Abstract Syntax Notation (ASN.1)

Abstract Syntax Notation (ASN.1) is an abstract notational format designed to represent simple and complex objects in a machine-independent format (http://asn1.elibel.tm.fr/standards/). It's an underlying building block used for data transmission in several major protocols, including (but not limited to) the following:

Certificate and key encoding Primarily used in SSL and ISAKMP, but also used in other places, such as PGP-encoded keys.
Authentication information encoding Microsoft-based operating systems use ASN.1 extensively for transmitting authentication information, particularly when NTLM authentication is used.
Simple Network Management Protocol (SNMP) Objects are encoded with ASN.1 in SNMP requests and replies.
Identity encoding Used in ISAKMP implementations to encode identity information.
Lightweight Directory Access Protocol (LDAP) Objects communicated over LDAP also use ASN.1 as a primary encoding scheme.

ASN.1 is used by quite a few popular protocols on the Internet, so vulnerabilities in major ASN.1 implementations could result in myriad exploitable attack vectors.
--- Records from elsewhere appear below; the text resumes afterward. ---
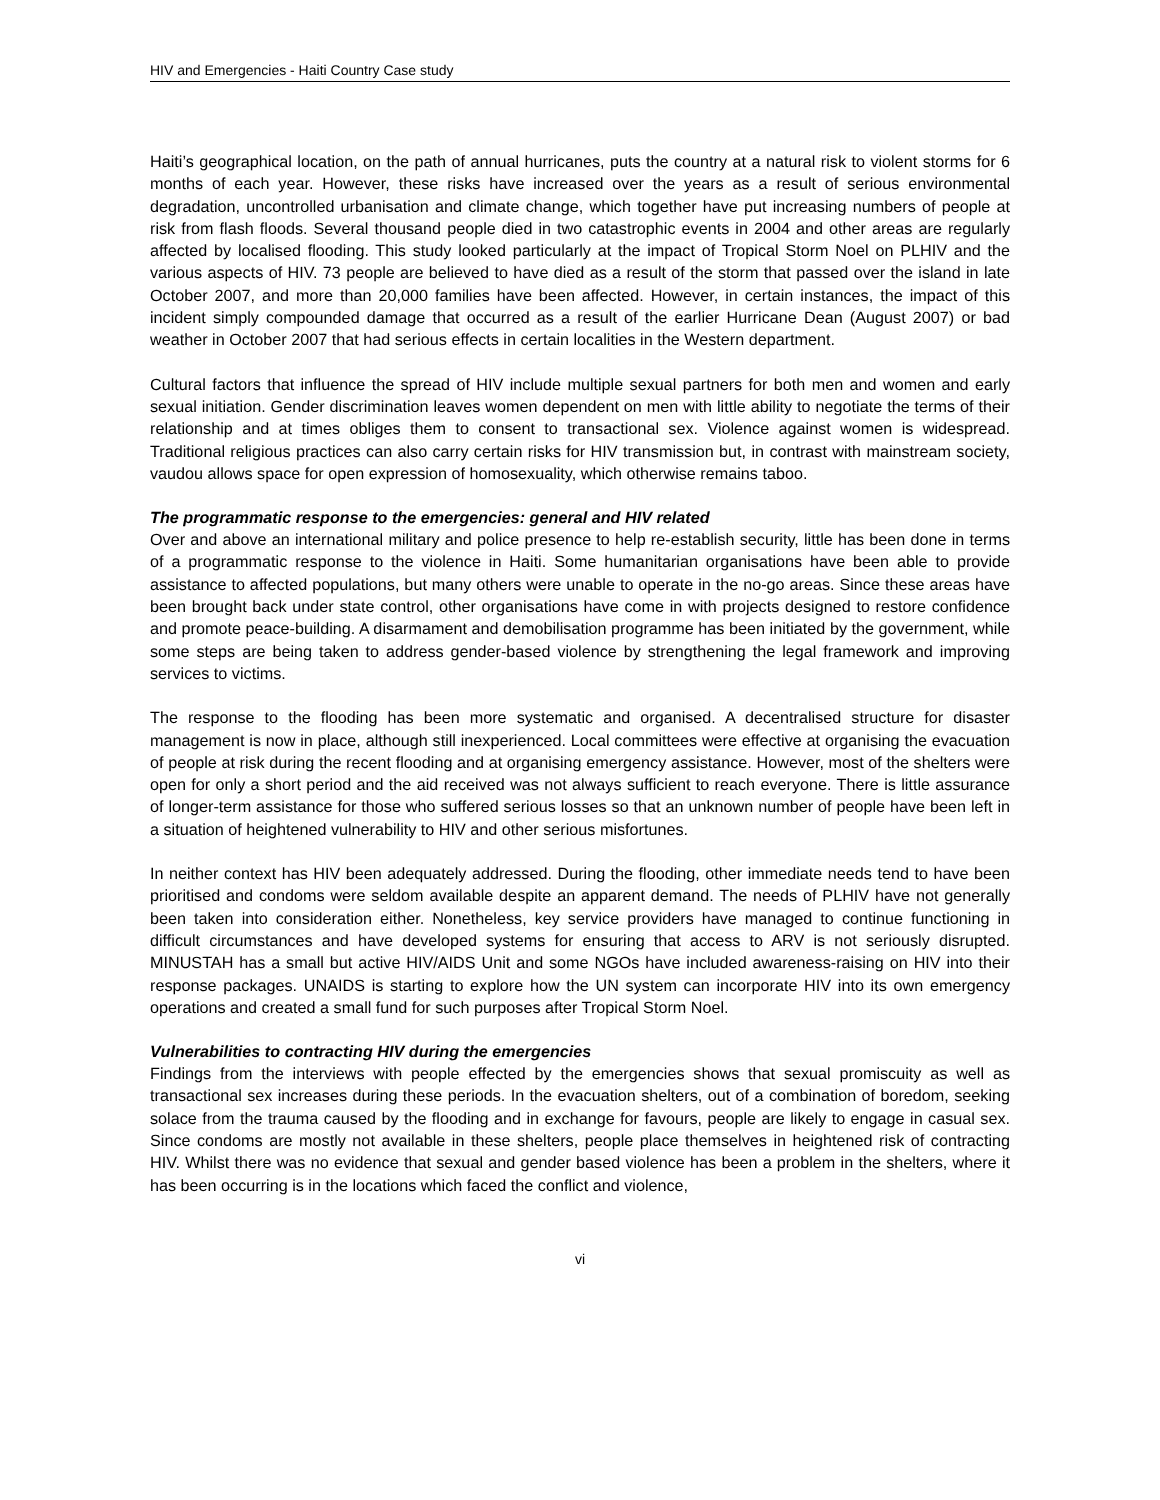HIV and Emergencies - Haiti Country Case study
Haiti’s geographical location, on the path of annual hurricanes, puts the country at a natural risk to violent storms for 6 months of each year. However, these risks have increased over the years as a result of serious environmental degradation, uncontrolled urbanisation and climate change, which together have put increasing numbers of people at risk from flash floods. Several thousand people died in two catastrophic events in 2004 and other areas are regularly affected by localised flooding. This study looked particularly at the impact of Tropical Storm Noel on PLHIV and the various aspects of HIV. 73 people are believed to have died as a result of the storm that passed over the island in late October 2007, and more than 20,000 families have been affected. However, in certain instances, the impact of this incident simply compounded damage that occurred as a result of the earlier Hurricane Dean (August 2007) or bad weather in October 2007 that had serious effects in certain localities in the Western department.
Cultural factors that influence the spread of HIV include multiple sexual partners for both men and women and early sexual initiation. Gender discrimination leaves women dependent on men with little ability to negotiate the terms of their relationship and at times obliges them to consent to transactional sex. Violence against women is widespread. Traditional religious practices can also carry certain risks for HIV transmission but, in contrast with mainstream society, vaudou allows space for open expression of homosexuality, which otherwise remains taboo.
The programmatic response to the emergencies: general and HIV related
Over and above an international military and police presence to help re-establish security, little has been done in terms of a programmatic response to the violence in Haiti. Some humanitarian organisations have been able to provide assistance to affected populations, but many others were unable to operate in the no-go areas. Since these areas have been brought back under state control, other organisations have come in with projects designed to restore confidence and promote peace-building. A disarmament and demobilisation programme has been initiated by the government, while some steps are being taken to address gender-based violence by strengthening the legal framework and improving services to victims.
The response to the flooding has been more systematic and organised. A decentralised structure for disaster management is now in place, although still inexperienced. Local committees were effective at organising the evacuation of people at risk during the recent flooding and at organising emergency assistance. However, most of the shelters were open for only a short period and the aid received was not always sufficient to reach everyone. There is little assurance of longer-term assistance for those who suffered serious losses so that an unknown number of people have been left in a situation of heightened vulnerability to HIV and other serious misfortunes.
In neither context has HIV been adequately addressed. During the flooding, other immediate needs tend to have been prioritised and condoms were seldom available despite an apparent demand. The needs of PLHIV have not generally been taken into consideration either. Nonetheless, key service providers have managed to continue functioning in difficult circumstances and have developed systems for ensuring that access to ARV is not seriously disrupted. MINUSTAH has a small but active HIV/AIDS Unit and some NGOs have included awareness-raising on HIV into their response packages. UNAIDS is starting to explore how the UN system can incorporate HIV into its own emergency operations and created a small fund for such purposes after Tropical Storm Noel.
Vulnerabilities to contracting HIV during the emergencies
Findings from the interviews with people effected by the emergencies shows that sexual promiscuity as well as transactional sex increases during these periods. In the evacuation shelters, out of a combination of boredom, seeking solace from the trauma caused by the flooding and in exchange for favours, people are likely to engage in casual sex. Since condoms are mostly not available in these shelters, people place themselves in heightened risk of contracting HIV. Whilst there was no evidence that sexual and gender based violence has been a problem in the shelters, where it has been occurring is in the locations which faced the conflict and violence,
vi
As always, when encountering a protocol for the first time, you should analyze the blocks of data that are going to be interpreted by remote nodes first to get a basic understanding of how things work and discover some hints about what's likely to go wrong.

ASN.1 is not a protocol as such, but a notational standard for expressing some arbitrary protocol without having to define an exact binary representation (an abstract representationhence the name). Therefore, to transmit data for a protocol that uses ASN.1, some encoding rules need to be applied to the protocol definitions. These rules must allow both sides participating in data exchange to accurately interpret information . There are three standardized methods for encoding ASN.1 data:

Basic Encoding Rules (BER)
Packed Encoding Rules (PER)
XML Encoding Rules (XER)

Auditing applications that use ASN.1 means you're auditing code that implements one of these encoding standards. So you need to be familiar with how these encoding rules work, and then you can apply the lessons learned earlier in Part II of this book.

Before you jump into the encoding schemes, take a look at the data types defined by the ASN.1 notational standard, so you know what kind of data elements you are actually going to be encoding. Types for ASN.1 are divided into four classes:

Universal Universal tags are for data types defined by the ASN.1 standard (listed in Table 16-1).

Table 16-1. ASN.1 Universal Data Types
Universal Identifier	Data Type
0	Reserved
1	Boolean
2	Integer
3	Bit string
4	Octet string
5	Null
6	Object identifier
7	Object descriptor
8	Extended and instance-of
9	Real
10	Enumerated type
11	Embedded PDV
12	UTF-8 string
13	Relative object identifier
14	Reserved
15	Reserved
16	Sequence and sequence-of
17	Set and set-of
18	Numeric character string
19	Printable character string
20	Teletex character string
21	Videotex character string
22	International alphabet 5 (IA5) character string
23	UTC time
24	Generalized time
25	Graphic character string
26	Visible character string
27	General character string
28	Character string
29	Character string
30	Character string

Application Tags that are unique to an application.
Context-specific These tags are used to identify a member in a constructed type (such as a set).
Private Tags that are unique in an organization

Of these classes, only universal types, summarized in Table 16-1, are defined by the ASN.1 standard; the other three are for private implementation use.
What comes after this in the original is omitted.